Scientific classification
- Kingdom: Plantae
- Clade: Tracheophytes
- Clade: Gymnosperms
- Division: Pinophyta
- Class: Pinopsida
- Order: Araucariales
- Family: Podocarpaceae
- Genus: Lepidothamnus
- Species: L. intermedius
- Binomial name: Lepidothamnus intermedius (Kirk) Quinn
- Synonyms: Dacrydium intermedium Kirk; Dacrydium intermedium var. gracile Kirk;

= Lepidothamnus intermedius =

- Genus: Lepidothamnus
- Species: intermedius
- Authority: (Kirk) Quinn
- Conservation status: LC
- Synonyms: Dacrydium intermedium Kirk, Dacrydium intermedium var. gracile Kirk

Species of conifer

Lepidothamnus intermedius, commonly known as the yellow silver pine, is a species of conifer in the family Podocarpaceae.

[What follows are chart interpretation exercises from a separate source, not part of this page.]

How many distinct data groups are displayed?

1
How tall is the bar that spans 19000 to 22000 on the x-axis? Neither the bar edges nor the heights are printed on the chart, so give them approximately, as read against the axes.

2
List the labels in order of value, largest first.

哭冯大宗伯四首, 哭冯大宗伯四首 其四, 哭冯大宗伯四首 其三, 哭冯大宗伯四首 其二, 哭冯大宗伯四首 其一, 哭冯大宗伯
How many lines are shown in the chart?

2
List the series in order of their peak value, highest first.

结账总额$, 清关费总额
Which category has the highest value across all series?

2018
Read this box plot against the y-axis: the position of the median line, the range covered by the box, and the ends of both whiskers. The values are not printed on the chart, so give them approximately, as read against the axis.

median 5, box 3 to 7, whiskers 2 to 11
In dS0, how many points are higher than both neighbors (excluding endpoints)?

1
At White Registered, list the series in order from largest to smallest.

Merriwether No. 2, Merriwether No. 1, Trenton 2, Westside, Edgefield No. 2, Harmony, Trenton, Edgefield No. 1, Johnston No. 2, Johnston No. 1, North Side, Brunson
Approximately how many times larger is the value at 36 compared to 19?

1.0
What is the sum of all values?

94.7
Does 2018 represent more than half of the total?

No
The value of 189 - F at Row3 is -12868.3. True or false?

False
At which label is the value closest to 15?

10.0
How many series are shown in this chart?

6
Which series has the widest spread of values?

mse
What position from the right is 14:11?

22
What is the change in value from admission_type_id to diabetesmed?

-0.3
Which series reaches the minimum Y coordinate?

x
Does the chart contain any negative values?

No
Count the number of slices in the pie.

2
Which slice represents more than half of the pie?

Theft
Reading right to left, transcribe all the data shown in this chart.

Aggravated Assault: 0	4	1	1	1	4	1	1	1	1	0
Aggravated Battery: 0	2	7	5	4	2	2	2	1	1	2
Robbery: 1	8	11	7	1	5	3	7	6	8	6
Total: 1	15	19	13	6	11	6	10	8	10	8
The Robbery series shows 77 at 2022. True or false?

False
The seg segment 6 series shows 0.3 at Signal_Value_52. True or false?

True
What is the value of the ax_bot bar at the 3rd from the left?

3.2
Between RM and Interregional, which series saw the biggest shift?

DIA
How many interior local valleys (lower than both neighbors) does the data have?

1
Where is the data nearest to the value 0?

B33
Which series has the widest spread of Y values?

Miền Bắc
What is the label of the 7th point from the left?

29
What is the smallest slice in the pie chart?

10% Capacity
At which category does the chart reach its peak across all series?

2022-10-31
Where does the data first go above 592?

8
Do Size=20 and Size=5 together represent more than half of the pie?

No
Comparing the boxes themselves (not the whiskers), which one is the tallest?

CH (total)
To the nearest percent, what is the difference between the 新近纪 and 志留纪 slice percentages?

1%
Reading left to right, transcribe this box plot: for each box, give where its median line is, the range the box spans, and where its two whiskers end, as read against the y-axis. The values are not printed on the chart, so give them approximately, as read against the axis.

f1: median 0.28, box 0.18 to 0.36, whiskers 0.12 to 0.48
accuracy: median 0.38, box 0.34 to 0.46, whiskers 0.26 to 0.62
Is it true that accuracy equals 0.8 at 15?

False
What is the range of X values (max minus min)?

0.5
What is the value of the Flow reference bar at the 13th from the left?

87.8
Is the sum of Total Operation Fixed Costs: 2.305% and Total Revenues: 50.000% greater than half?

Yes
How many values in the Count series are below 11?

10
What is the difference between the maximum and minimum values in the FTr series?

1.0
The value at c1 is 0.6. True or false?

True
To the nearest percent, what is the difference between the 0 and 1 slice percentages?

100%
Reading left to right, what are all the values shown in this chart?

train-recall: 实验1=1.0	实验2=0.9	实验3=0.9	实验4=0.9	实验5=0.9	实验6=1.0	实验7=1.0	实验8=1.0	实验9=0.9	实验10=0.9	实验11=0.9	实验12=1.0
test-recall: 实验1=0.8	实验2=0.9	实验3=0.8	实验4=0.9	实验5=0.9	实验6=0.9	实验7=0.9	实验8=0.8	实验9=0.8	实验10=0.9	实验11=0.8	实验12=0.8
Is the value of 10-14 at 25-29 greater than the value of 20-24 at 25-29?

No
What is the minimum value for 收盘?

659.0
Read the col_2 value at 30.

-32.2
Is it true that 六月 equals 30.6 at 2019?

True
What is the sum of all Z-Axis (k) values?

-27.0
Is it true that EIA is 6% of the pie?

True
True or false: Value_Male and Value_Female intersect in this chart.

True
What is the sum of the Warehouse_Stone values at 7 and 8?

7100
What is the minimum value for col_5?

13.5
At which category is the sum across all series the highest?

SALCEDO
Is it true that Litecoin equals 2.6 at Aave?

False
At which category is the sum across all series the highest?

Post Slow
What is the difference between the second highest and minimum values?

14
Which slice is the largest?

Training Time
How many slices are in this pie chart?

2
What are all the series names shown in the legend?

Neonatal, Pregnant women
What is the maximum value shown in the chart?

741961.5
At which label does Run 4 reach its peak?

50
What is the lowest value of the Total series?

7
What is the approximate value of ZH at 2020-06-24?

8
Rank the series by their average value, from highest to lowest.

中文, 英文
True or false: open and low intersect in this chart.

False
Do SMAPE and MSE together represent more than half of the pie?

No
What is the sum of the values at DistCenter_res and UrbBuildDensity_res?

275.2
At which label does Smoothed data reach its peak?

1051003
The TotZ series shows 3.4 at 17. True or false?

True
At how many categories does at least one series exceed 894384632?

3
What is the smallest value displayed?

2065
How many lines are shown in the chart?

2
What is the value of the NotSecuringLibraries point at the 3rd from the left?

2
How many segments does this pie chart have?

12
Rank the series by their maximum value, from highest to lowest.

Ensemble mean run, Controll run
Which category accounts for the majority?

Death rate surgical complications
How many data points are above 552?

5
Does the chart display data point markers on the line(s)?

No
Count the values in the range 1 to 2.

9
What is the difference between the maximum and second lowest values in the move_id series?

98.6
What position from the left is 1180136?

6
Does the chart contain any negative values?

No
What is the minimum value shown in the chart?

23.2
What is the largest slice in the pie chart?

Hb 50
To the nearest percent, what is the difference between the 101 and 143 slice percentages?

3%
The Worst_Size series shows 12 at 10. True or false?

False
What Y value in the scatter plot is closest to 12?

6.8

It is a tree endemic to New Zealand.

== Description ==
It is a dioecious tree that reaches 15 m in height. The trunk is often multi-trunked with a diameter of 0.3–0.6 m and the bark is grey-brown. Foliage is usually bright yellow-green but can also be brown.

== Distribution ==
This species is found in the North Island and in western parts of the South Island and Stewart Island.